Self Responses Along Cingulate Cortex Reveal Quantitative Neural Phenotype For High Functioning Autism

Background: Typical social interaction requires the ability to recognize one's role in an interpersonal exchange. In particular, attributing behavioral outcomes correctly to oneself or to other agents is essential for productive social interaction.

Objectives: The capacity to attribute social outcomes to the appropriate agents may be missing or perturbed in individuals with autism. We approach this issue in high-functioning males with autism spectrum disorder (ASD) using functional magnetic resonance imaging (fMRI).
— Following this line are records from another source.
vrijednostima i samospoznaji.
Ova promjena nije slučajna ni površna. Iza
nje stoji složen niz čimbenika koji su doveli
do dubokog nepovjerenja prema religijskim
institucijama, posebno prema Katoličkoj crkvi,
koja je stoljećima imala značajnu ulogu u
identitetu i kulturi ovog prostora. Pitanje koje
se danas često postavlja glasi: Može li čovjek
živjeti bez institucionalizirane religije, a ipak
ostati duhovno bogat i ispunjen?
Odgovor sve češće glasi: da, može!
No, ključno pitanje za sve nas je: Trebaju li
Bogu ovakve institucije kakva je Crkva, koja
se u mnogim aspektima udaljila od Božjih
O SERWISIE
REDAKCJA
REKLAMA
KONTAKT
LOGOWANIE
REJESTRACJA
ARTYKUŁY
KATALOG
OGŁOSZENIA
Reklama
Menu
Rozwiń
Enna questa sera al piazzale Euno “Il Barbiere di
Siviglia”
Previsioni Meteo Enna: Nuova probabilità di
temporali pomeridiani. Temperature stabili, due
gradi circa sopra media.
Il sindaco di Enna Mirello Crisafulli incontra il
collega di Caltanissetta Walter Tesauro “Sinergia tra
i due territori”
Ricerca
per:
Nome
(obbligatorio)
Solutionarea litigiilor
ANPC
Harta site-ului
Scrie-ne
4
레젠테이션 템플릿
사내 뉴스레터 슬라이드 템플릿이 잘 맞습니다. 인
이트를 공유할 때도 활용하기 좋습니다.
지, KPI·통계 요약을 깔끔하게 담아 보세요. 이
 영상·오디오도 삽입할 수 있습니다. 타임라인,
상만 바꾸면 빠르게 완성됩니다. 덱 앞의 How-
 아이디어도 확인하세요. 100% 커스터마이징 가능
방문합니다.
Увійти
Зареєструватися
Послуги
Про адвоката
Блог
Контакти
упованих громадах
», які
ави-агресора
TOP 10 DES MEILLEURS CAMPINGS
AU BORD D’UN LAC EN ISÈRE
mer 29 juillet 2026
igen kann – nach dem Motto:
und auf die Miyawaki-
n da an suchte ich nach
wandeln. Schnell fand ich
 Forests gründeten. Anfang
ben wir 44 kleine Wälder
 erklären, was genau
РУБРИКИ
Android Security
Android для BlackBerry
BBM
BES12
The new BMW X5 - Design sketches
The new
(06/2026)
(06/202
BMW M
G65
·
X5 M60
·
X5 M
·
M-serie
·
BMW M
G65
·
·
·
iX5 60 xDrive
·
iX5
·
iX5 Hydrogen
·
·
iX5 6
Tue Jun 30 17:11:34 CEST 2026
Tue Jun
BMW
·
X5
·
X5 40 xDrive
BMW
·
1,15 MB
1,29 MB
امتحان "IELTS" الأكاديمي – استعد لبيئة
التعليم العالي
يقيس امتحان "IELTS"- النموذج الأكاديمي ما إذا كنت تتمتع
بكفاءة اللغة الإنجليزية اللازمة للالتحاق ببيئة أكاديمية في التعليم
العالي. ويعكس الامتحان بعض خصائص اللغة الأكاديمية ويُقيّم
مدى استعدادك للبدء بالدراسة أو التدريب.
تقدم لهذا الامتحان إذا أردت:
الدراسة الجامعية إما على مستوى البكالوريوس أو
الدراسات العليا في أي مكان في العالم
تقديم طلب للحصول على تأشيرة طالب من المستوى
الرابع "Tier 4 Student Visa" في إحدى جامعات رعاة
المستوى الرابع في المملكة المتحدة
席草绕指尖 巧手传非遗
Methods: First, using a visual imagery task, we extract a basis set for responses along the cingulate cortex of control subjects that reveals an agent-specific eigenvector (self eigenmode) associated with imagining oneself executing a specific motor act. Second, we show that the same self eigenmode arises in controls during one’s own decision (the self phase) in an interpersonal exchange game (iterated trust game). Third, we assessed hemodynamic activations as high-functioning adolescents with autism engaged in the iterated trust game with a social partner.

Results: Using the iterated trust game, we show that ASD males exhibit a severely diminished self eigenmode when playing the game with a human partner. This diminished response covaries parametrically with their behaviorally assessed symptom severity suggesting its value as an objective endophenotype.

Conclusions: The perturbed neural response in autism, evoked within an active interpersonal exchange, provides a quantitative neural phenotype that may identify new subtypes of autism and further be used to seek covariates in genetic databases.